I’ve come to very much enjoy the translation effort by those who did the NET Bible. Now having a sense of the languages, I’ve come to appreciate the exhaustive translator notes. It’s a great thing to read the thought-processes of these really smart folks and to understand how it is they come to their conclusions.
Such was the case this morning. Been reading through 1 Samuel. Reading through the interaction with David and Jonathan and Saul’s anger/bitterness.
In the midst of Jonathan protecting David for the umpteenth time, 1 Sam 20:30 in the NET Bible:
Saul became angry with Jonathan38 and said to him, “You stupid traitor!39 Don’t I realize that to your own disgrace and to the disgrace of your mother’s nakedness you have chosen this son of Jesse?
The great part of the NET Bible now comes out. (“tn” stands for translator note) Note 39 down below reads as follows:
39tn Heb “son of a perverse woman of rebelliousness.” But such an overly literal and domesticated translation of the Hebrew expression fails to capture the force of Saul’s unrestrained reaction. Saul, now incensed and enraged over Jonathan’s liaison with David, is actually hurling very coarse and emotionally charged words at his son. The translation of this phrase suggested by Koehler and Baumgartner is “bastard of a wayward woman” (HALOT 796 s.v. עוה), but this is not an expression commonly used in English.
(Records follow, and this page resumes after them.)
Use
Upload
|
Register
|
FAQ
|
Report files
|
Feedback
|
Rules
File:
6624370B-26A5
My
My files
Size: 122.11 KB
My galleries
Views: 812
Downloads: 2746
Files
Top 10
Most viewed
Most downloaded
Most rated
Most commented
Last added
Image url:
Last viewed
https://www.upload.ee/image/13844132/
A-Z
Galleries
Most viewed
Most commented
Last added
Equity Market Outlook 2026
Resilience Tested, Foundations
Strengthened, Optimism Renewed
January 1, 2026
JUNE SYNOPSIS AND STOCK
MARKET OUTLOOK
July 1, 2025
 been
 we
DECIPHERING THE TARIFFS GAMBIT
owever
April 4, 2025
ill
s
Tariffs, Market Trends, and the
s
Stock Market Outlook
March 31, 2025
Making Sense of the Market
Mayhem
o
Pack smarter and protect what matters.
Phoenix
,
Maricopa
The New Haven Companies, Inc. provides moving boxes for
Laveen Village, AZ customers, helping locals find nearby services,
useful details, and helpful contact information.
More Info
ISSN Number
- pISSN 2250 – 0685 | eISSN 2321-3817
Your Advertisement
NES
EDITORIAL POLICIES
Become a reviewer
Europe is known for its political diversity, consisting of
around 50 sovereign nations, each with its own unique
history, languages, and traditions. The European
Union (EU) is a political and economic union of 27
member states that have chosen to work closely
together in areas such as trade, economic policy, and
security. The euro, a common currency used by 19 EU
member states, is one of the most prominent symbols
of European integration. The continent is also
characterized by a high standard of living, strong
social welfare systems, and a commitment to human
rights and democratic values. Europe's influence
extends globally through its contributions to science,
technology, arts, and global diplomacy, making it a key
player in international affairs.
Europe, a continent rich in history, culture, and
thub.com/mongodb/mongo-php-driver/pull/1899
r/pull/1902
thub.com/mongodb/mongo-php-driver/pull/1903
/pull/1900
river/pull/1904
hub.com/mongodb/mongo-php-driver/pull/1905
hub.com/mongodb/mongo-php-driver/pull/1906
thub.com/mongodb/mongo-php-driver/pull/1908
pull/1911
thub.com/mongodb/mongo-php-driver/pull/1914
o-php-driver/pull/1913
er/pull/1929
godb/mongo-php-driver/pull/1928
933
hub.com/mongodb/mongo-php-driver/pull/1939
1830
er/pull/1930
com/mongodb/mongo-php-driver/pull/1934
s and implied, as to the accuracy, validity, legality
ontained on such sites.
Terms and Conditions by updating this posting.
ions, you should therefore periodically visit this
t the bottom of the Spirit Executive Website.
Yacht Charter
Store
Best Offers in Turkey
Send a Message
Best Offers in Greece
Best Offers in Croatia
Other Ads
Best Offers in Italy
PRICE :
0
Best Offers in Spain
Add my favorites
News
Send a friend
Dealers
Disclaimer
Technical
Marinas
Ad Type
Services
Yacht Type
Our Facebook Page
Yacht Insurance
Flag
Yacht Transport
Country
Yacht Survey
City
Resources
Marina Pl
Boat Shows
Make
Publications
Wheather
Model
A better English approximation of the sentiments expressed here by the Hebrew phrase would be “You stupid son of a bitch!” However, sensitivity to the various public formats in which the Bible is read aloud has led to a less startling English rendering which focuses on the semantic value of Saul’s utterance (i.e., the behavior of his own son Jonathan, which he viewed as both a personal and a political betrayal [= “traitor”]). But this concession should not obscure the fact that Saul is full of bitterness and frustration. That he would address his son Jonathan with such language, not to mention his apparent readiness even to kill his own son over this friendship with David (v. 33), indicates something of the extreme depth of Saul’s jealousy and hatred of David.
I seriously enjoy that they don’t pull any punches. For the person who doesn’t know Hebrew, this kind of info is invaluable. It brings out the subtlety of the languages.